Em 2017 haviam sido notificados pela Vigilância Epidemiológica 79 casos de sífilis congênita, na região serrana, dos quais 25 foram investigados, sendo 17 de Lages e 11 de outros municípios.

Por IRAN ROSA DE MORAES da ASCOMPML,
Lages/SC

📷 Marcelo Pakinha / ASCOM PML

A incidência significativa de casos notificados de transmissão de sífilis congênita (transmitida da mãe para o feto), no ano de 2017, na região serrana, desencadeou a criação do Comitê de Transmissão Vertical, em 2018, uma iniciativa da secretaria municipal de Saúde, da Prefeitura de Lages.

Neste comitê atuam profissionais da área de Saúde, os quais trabalham em rede, em nível municipal e regional, investigando, confirmando ou descartando a transmissão vertical, especialmente a sífilis congênita, mas também casos de HIV, toxoplasmose e hepatites.

Em 2017 haviam sido notificados na região serrana 79 casosde sífilis congênita, dos quais 25 foram investigados, sendo 17 de Lages e 11 de outros municípios.

Já passado um ano da criação do comitê visando o controle e o tratamento adequado dessas doenças, o número de casos notificados de sífilis congênita, por exemplo, ainda é muito alto, na região: mais de 100 casos em 2018.

Para intensificar os trabalhos do comitê, a Secretaria Municipal da Saúde organiza o Seminário de Transmissão Vertical, evento que se realiza nesta quarta-feira(27 de novembro) na Uniplac, reunindo profissionais, gestores e estudantes da área de Saúde.

“Este seminário tem o intuito de atualização dos profissionais e gestores da área da Saúde em relação à Transmissão Vertical.
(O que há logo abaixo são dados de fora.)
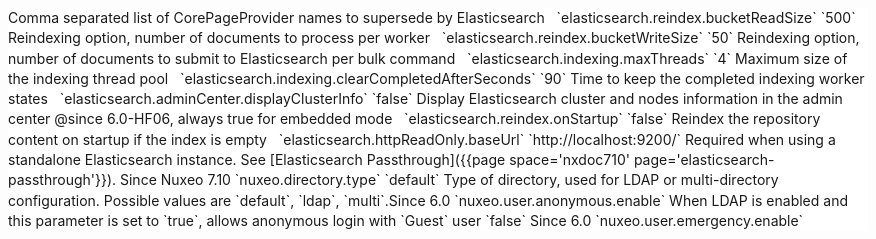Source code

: <td colspan="1">Comma separated list of CorePageProvider names to supersede by Elasticsearch</td>
<td colspan="1">&nbsp;</td>
</tr>
<tr>
<td colspan="1">`elasticsearch.reindex.bucketReadSize`</td>
<td colspan="1">`500`</td>
<td colspan="1">Reindexing option, number of documents to process per worker</td>
<td colspan="1">&nbsp;</td>
</tr>
<tr>
<td colspan="1">`elasticsearch.reindex.bucketWriteSize`</td>
<td colspan="1">`50`</td>
<td colspan="1">Reindexing option, number of documents to submit to Elasticsearch per bulk command</td>
<td colspan="1">&nbsp;</td>
</tr>
<tr>
<td colspan="1">`elasticsearch.indexing.maxThreads`</td>
<td colspan="1">`4`</td>
<td colspan="1">Maximum size of the indexing thread pool</td>
<td colspan="1">&nbsp;</td>
</tr>
<tr>
<td colspan="1">`elasticsearch.indexing.clearCompletedAfterSeconds`</td>
<td colspan="1">`90`</td>
<td colspan="1">Time to keep the completed indexing worker states</td>
<td colspan="1">&nbsp;</td>
</tr>
<tr>
<td colspan="1">`elasticsearch.adminCenter.displayClusterInfo`</td>
<td colspan="1">`false`</td>
<td colspan="1">Display Elasticsearch cluster and nodes information in the admin center @since 6.0-HF06, always true for embedded mode</td>
<td colspan="1">&nbsp;</td>
</tr>
<tr>
<td colspan="1">`elasticsearch.reindex.onStartup`</td>
<td colspan="1">`false`</td>
<td colspan="1">Reindex the repository content on startup if the index is empty</td>
<td colspan="1">&nbsp;</td>
</tr>
<tr>
<td colspan="1">`elasticsearch.httpReadOnly.baseUrl`</td>
<td colspan="1">`http://localhost:9200/`</td>
<td colspan="1">Required when using a standalone Elasticsearch instance. See [Elasticsearch Passthrough]({{page space='nxdoc710' page='elasticsearch-passthrough'}}).</td>
<td colspan="1">Since Nuxeo 7.10</td>
</tr>
<tr>
<td colspan="1">`nuxeo.directory.type`</td>
<td colspan="1">`default`</td>
<td colspan="1">Type of directory, used for LDAP or multi-directory configuration. Possible values are `default`, `ldap`, `multi`.</td><td colspan="1">Since 6.0</td>
</tr>
<tr>
<td colspan="1">`nuxeo.user.anonymous.enable`</td>
<td colspan="1">When LDAP is enabled and this parameter is set to `true`, allows anonymous login with `Guest` user</td>
<td colspan="1">`false`</td>
<td colspan="1">Since 6.0</td>
</tr>
<tr>
<td colspan="1">`nuxeo.user.emergency.enable`</td>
Uma oportunidade de troca de experiências e para atualizar as informações e relatórios que indicam ainda um alto número de casos notificados pela Vigilância Epidemiológica”, falou a secretária da Saúde, Odila Waldrich.

A coordenadora do Comitê de Transmissão Vertical, Sumaia Pucci, disse que a realidade dos altos indicadores pode ser mudada e todos os esforços já vem sendo somados pelo trabalho de cada membro do comitê e dos gestores municipais e regionais.

“Precisamos sim fortalecer a nossa rede de atendimento, desde a atenção básica à Saúde, trabalhando na prevenção das doenças, identificando casos e fazendo o tratamento adequado. Portanto, neste seminário, cada um dos participantes será multiplicador das informações e conhecimentos. A meta é melhorar os indicadores e prestar o atendimento necessário e adequado aos pacientes”, destacou o vice-prefeito Juliano Polese (ex-secretário municipal de Saúde).

A médica da Secretaria da Saúde, Viviane Mendes Cunha, que atua no Hospital Infantil, e no Programa Melhor em Casa,sendo integrante do Comitê de Transmissão Vertical também falou sobre os objetivos do seminário, frisando, por exemplo, sobre a necessidade da realização de pré-natal adequado, no qual podem ser diagnosticados casos precoces de doenças congênitas. “Com o diagnóstico e o devido tratamento, pode-se evitar o óbito ou então as sequelas que possam advir caso a criança infectada não seja tratada precocemente”, explicou a médica.